Thanks to Facebook, parents find support for decision not to abort their babies
By Dave Andrusko
Editor’s note. My family and I will be on vacation through September 6. I will occasionally add new items but for the most part we will repost “the best of the best” — the stories our readers have told us they especially liked over the last five months. This first ran August 3.
Each week there are stories I meant to get to–should have gotten to–but didn’t. Here’s a very important story I missed recently.
“Severe birth defects not as lethal as docs once said” is the headline to Lindsey Tanner’s Associated Press story. Tanner captures the good news in the first paragraph:
CHICAGO (AP) — Parents of newborns with rare genetic conditions used to hear the grim words that the severe birth defects were “incompatible with life.” Support groups and social media showing the exceptions have changed the landscape. So has mounting research suggesting that not all such babies are doomed to die.

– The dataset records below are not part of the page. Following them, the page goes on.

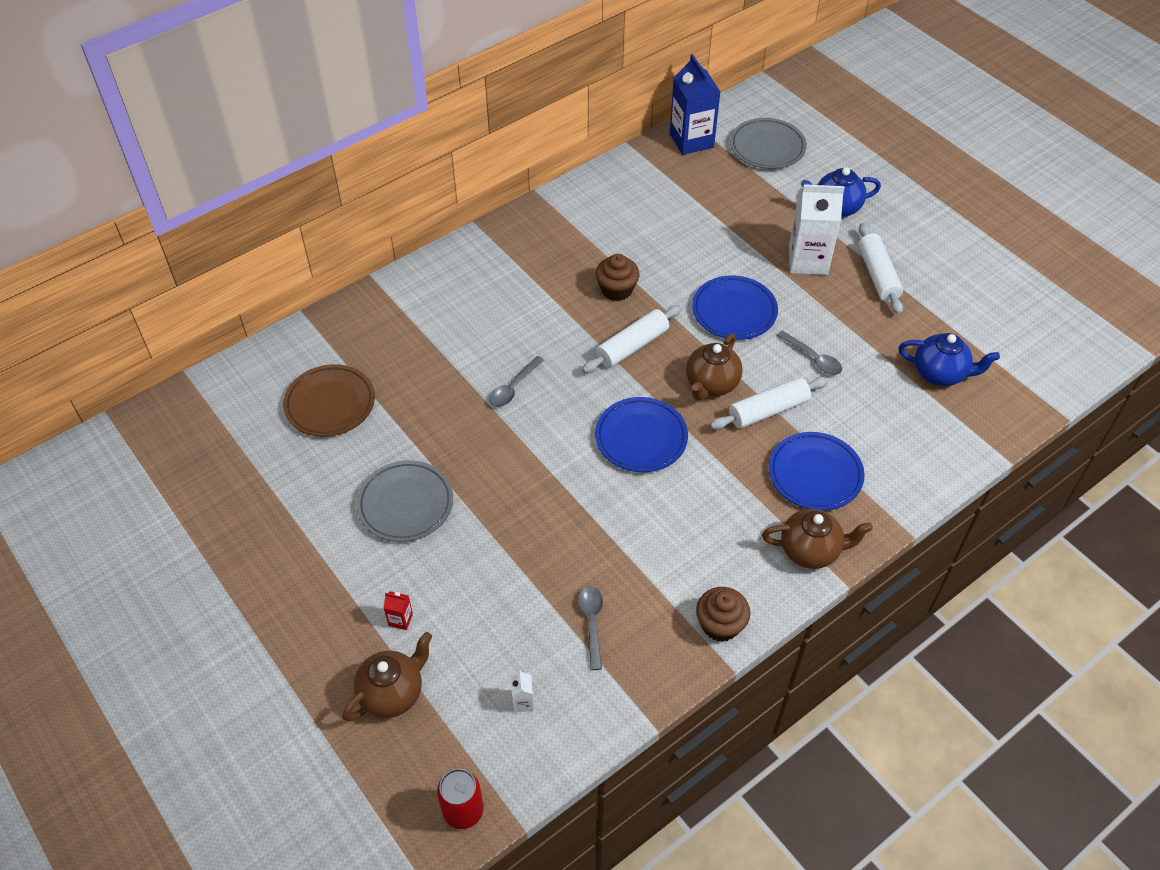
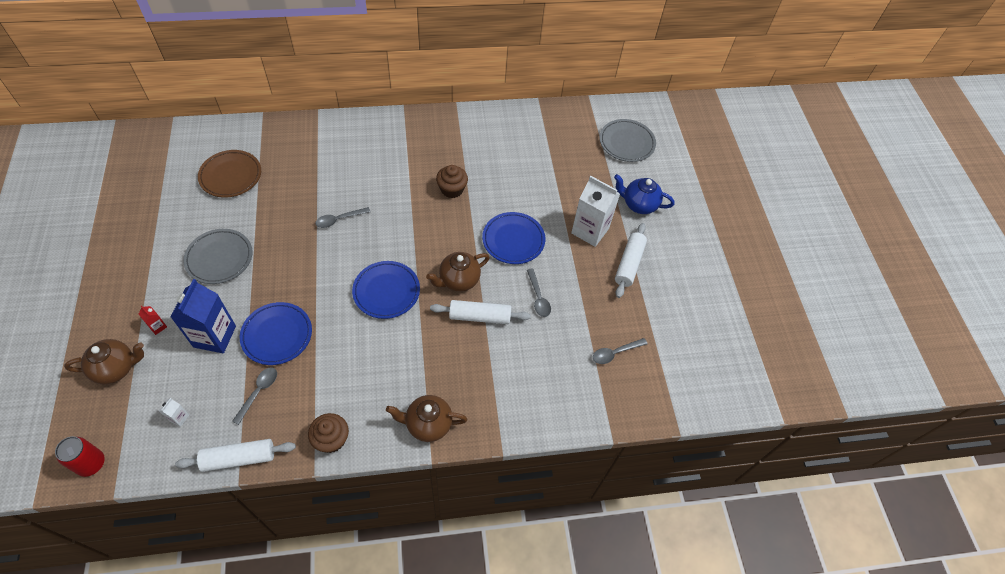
camera: 25 degrees right, 5 degrees up
(632, 346) = (431, 230): white rolling pin -> white rolling pin (239, 458)
(691, 140) = (580, 116): blue carton -> blue carton (214, 336)
(810, 550) = (428, 424): brown teapot -> brown teapot turned 150 degrees clockwise
(815, 474) = (474, 375): blue plate -> blue plate (277, 335)
(940, 373) = (615, 353): blue teapot -> grey spoon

The first two genetic conditions that come to mind are trisomy 13 and trisomy 18. And those were the two that were the focus of a study whose results appeared last month in the Journal of the American Medical Association (JAMA).
To be clear, these are severe abnormalities that involve extra copies of certain chromosomes. But, according to Science Daily.
Among children born with the chromosome disorders trisomy 13 or 18 in Ontario, Canada, early death was the most common outcome, but 10 percent to 13 percent survived for 10 years, according to a study appearing in the July 26 issue of JAMA. Among children who underwent surgical interventions, 1-year survival was high [70%].
To be exact, 71% of children with trisomy 13 and 69% with trisomy 18 were alive one-year after surgery.
Tanner included important added information. A separate study from nine states
found 5-year survival rates of 10 percent to 12 percent for trisomy 13 and 18 children. The highest rates were in those who had aggressive treatment, according to the research, published in April in the American Journal of Medical Genetics.
The Canadian study was conducted by Katherine E. Nelson, M.D., and colleagues, of children at the Hospital for Sick Children, Toronto between April 1991 and March 2012. The study included 174 children with trisomy 13 and 254 children with trisomy 18.
Tanner also included heartwarming stories of courageous parents who once a prenatal diagnosis was made, were advised to abort. That included Kara McHenry who found a support group on Facebook and a hospital 400 miles away in Pennsylvania willing to offer treatment.
“I couldn’t just give up,” McHenry told Tanner, so the family temporarily moved from North Carolina.
Corbin only lived four months, so did McHenry regret their decision?